A advogada e ativista anticorrupção María Esther Roa criticou o desempenho do Ministério Público e da Corte Suprema de Justiça do Paraguai e defendeu uma reforma estrutural das instituições. Integrante da Coordinadora de Abogados del Paraguay e do movimento Somos Anticorrupción Paraguay, ela afirmou que a estrutura disponível é insuficiente para investigar e julgar desvios de recursos públicos.
Roa responsabilizou o fiscal-geral do Estado, Emiliano Rolón, pelo que considera uma deterioração do combate à corrupção. “É a pessoa que mais dano fez a este país”, disse, em uma avaliação política e pessoal que não representa uma conclusão oficial sobre a atuação do chefe do Ministério Público.
Segundo a ativista, existem 14 fiscais anticorrupção, apenas um perito e carências de infraestrutura, tecnologia e pessoal para investigar órgãos do Executivo, Legislativo e Judiciário, além de mais de 260 municípios, 17 governos departamentais e entidades autônomas. Na Justiça, ela citou dois juízes penais de garantias, dois tribunais de apelação e dois tribunais de sentença voltados a processos de delitos econômicos e corrupção.
Roa também criticou a aplicação de suspensão condicional, acordos processuais e procedimentos abreviados em casos de corrupção. Para ela, esses mecanismos previstos na legislação deveriam receber tratamento diferente quando envolvem o saque de recursos públicos.
As acusações mais graves foram dirigidas a ministros da Corte Suprema: Luis María Benítez Riera, Carolina Llanes e Alberto Martínez Simón.
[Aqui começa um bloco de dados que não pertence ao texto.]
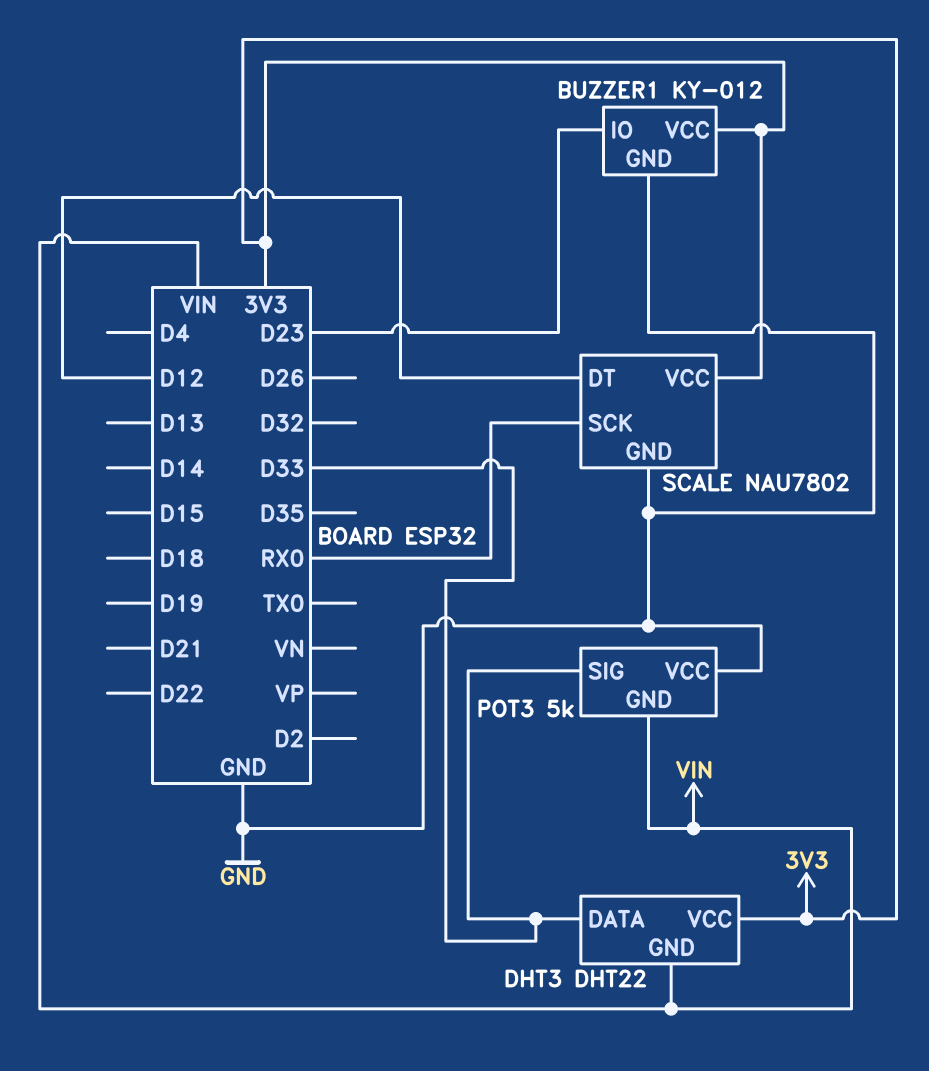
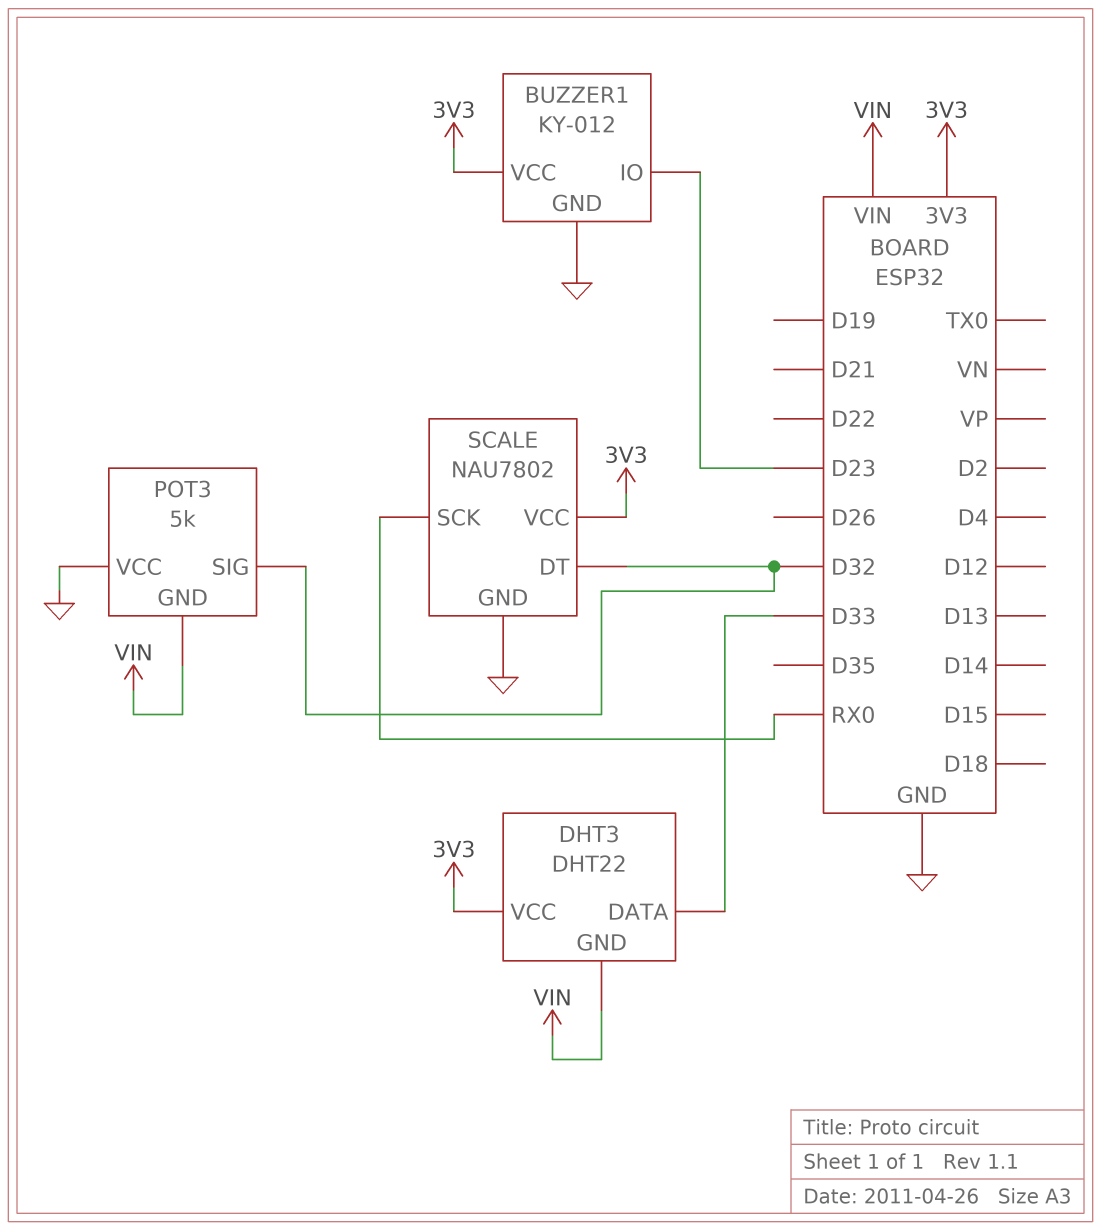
POT3 pin SIG: D33 -> D32
SCALE pin DT: D12 -> D32

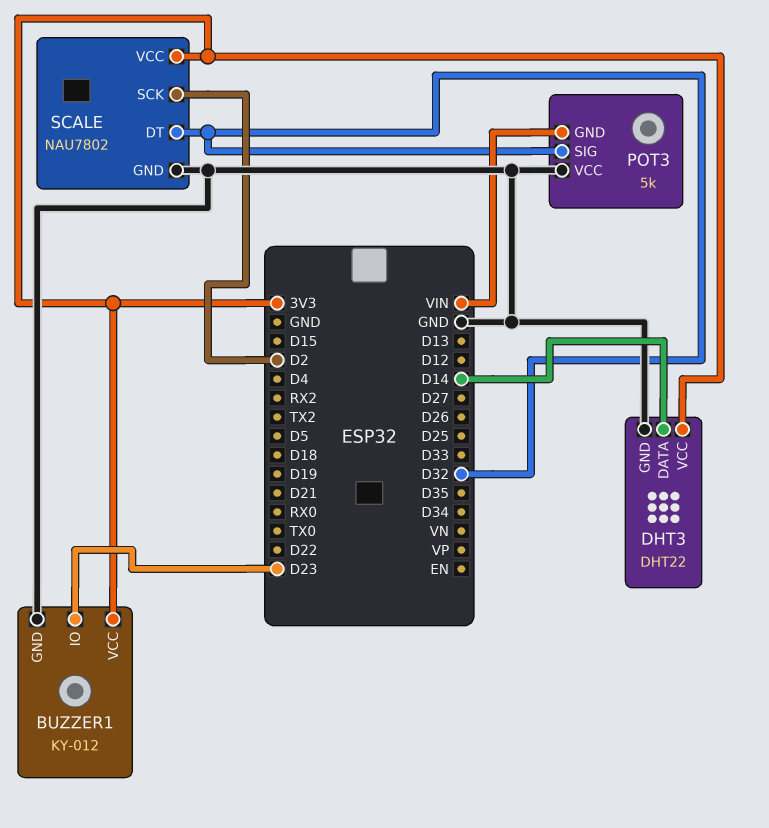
DHT3 pin DATA: D33 -> D14
DHT3 pin GND: VIN -> GND
SCALE pin SCK: RX0 -> D2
Roa afirmou que María Verónica Lina Sienra Bertón, esposa de Benítez Riera e diretora-geral de Garantias Constitucionais do Poder Judiciário, não teria diploma de advogada e receberia mais de G. 22 milhões por mês. A informação foi apresentada na entrevista sem documentação independente no material analisado.
Sobre Martínez Simón, Roa citou a nora, Analía Carrillo, que estaria estudando na Espanha há dois anos com licença remunerada e receberia G. 11 milhões mensais sem trabalhar. No caso de Llanes, mencionou a irmã Nury Llanes, diretora de Bem-Estar do Pessoal, além de uma filha e um sobrinho que atuariam como relatores. Também citou funcionários do Instituto de Previsión Social (IPS) comissionados junto à ministra, entre eles Mirko Duré, diretor-geral de Administração e Finanças.
As alegações sobre vínculos, qualificações e salários não foram corroboradas de forma independente no material consultado. Roa criticou ainda o silêncio dos demais ministros e afirmou que o juízo político, previsto na Constituição para casos de mau desempenho, pode ser usado como mecanismo de responsabilização.
Em uma comparação apresentada por ela, Roa disse ser mais perigoso um ministro da Corte que “lucra com a toga” do que um integrante do Primeiro Comando da Capital (PCC), organização criminosa brasileira que atua na região da Tríplice Fronteira, porque o magistrado teria acesso a cargos públicos e dinheiro estatal. A ativista defendeu melhores salários, critérios mais rigorosos de seleção e proteção para fiscais anticorrupção, citando o assassinato do promotor paraguaio Marcelo Pecci.